El Informe Socioeconómico de la Felicidad en España concluye que los bajos ingresos y la inseguridad habitacional reducen el bienestar emocional. La estabilidad laboral y la percepción económica también inclinan la balanza. La felicidad no depende solo del estado de ánimo. El informe elaborado por la Red Universitaria de la Felicidad con datos de las encuestas del CIS de 2024 refleja que contar con ingresos suficientes, un empleo y una vivienda estable pesa, y mucho, en la valoración que hace cada persona de su propia vida.
Los ingresos mensuales y la clase social dibujan la mayor brecha de felicidad
El patrón es claro. Cuanto más dinero entra en el hogar, mayor es la puntuación media de felicidad. No lo explica todo, claro está, pero sí marca distancias importantes. ¿Hasta qué punto? Los datos del estudio lo dejan bastante claro.
| Ingresos mensuales del hogar | Puntuación media de felicidad |
|---|---|
| Menos de 1.100 euros | 6,90 |
| De 1.100 a 1.800 euros | 7,49 |
| De 1.801 a 2.700 euros | 7,68 |
| De 2.701 a 3.900 euros | 7,87 |
| De 3.901 a 5.000 euros | 7,91 |
| Más de 5.000 euros | 8,06 |
La diferencia también aparece al mirar la clase social percibida. La alta y media-alta alcanzan 8,28 puntos, frente a los 7,13 de la clase baja. En otras palabras, el bolsillo importa.

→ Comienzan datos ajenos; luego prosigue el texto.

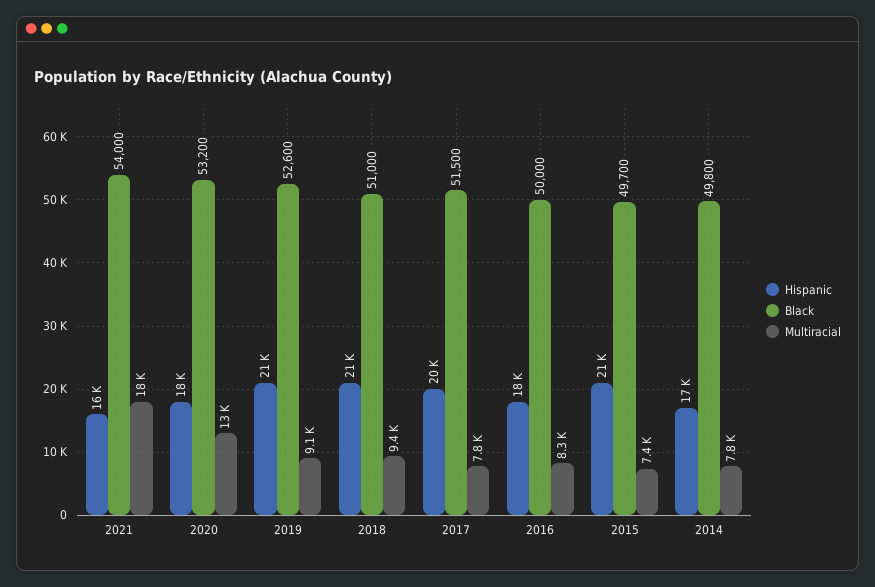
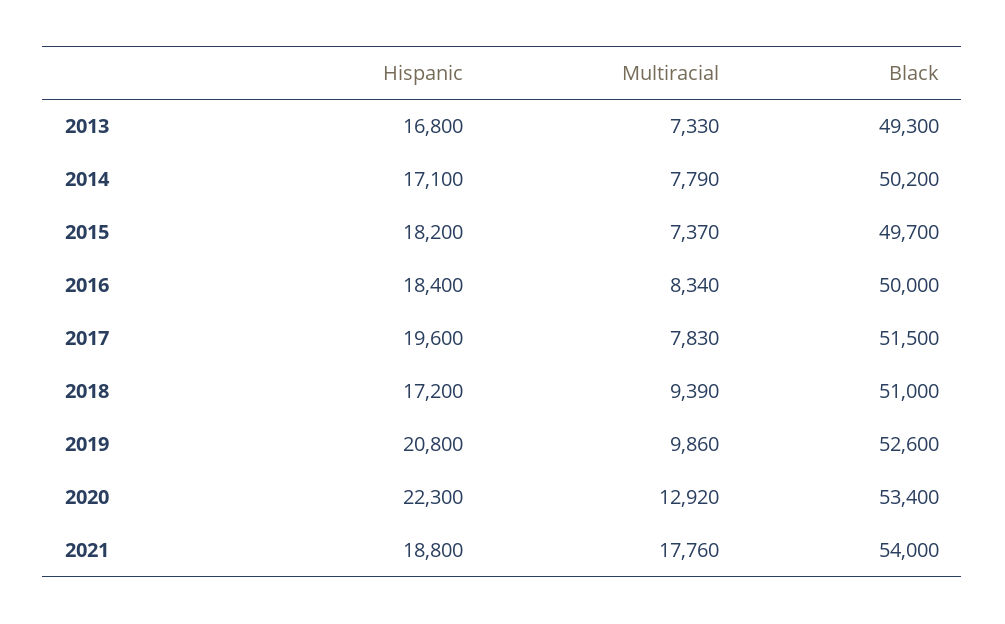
Hispanic, 2021: 16000 -> 18800
Hispanic, 2020: 18000 -> 22300
Black, 2020: 53200 -> 53400
Multiracial, 2019: 9100 -> 9860
Hispanic, 2018: 21000 -> 17200
Hispanic, 2015: 21000 -> 18200
Black, 2014: 49800 -> 50200
Hispanic, 2013: none -> 16800
Multiracial, 2013: none -> 7330
Black, 2013: none -> 49300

El empleo estable y el acceso a la vivienda cambian el bienestar emocional
El trabajo actúa como un apoyo doble: aporta ingresos y refuerza la integración social. Los directivos y gerentes encabezan la clasificación con 8,07 puntos, mientras que los trabajadores de ocupaciones elementales se sitúan en 7,39. Más abajo quedan los parados, con 7,30, y otras situaciones inactivas, con 6,74. Ahí está el quid de la cuestión. La vivienda, por su parte, agrava o suaviza esa diferencia. El informe destaca tres situaciones que resumen bien el problema:
- Los hogares con ingresos altos y vivienda hipotecada alcanzan 8,12 puntos.
- Las rentas bajas que viven de alquiler social se quedan en 4,59 puntos.
- En municipios de más de un millón de habitantes, los bajos ingresos reducen la felicidad hasta 5,28 puntos.
Resulta llamativo que quienes tienen hipoteca registren niveles tan altos de felicidad. El estudio apunta a que puede influir el momento vital o la percepción de estar logrando una meta tangible, mientras que la precariedad económica y la inseguridad habitacional hunden la satisfacción.
La percepción de la economía y las políticas públicas también influyen
No todo depende de lo que se cobra cada mes. El informe también observa que quienes valoran mejor la situación económica del país registran más bienestar. Además, la sensación de injusticia fiscal puede generar descontento y desafección. ¿Qué se desprende de todo esto? Que el progreso no puede medirse solo con cifras monetarias.
Por eso, el documento plantea la necesidad de reducir desigualdades y garantizar condiciones mínimas de vida, con salarios dignos y acceso a la vivienda. También identifica cambios entre 2020 y 2024 y reclama una visión más amplia del bienestar. Porque, al final, vivir mejor no es ninguna tontería.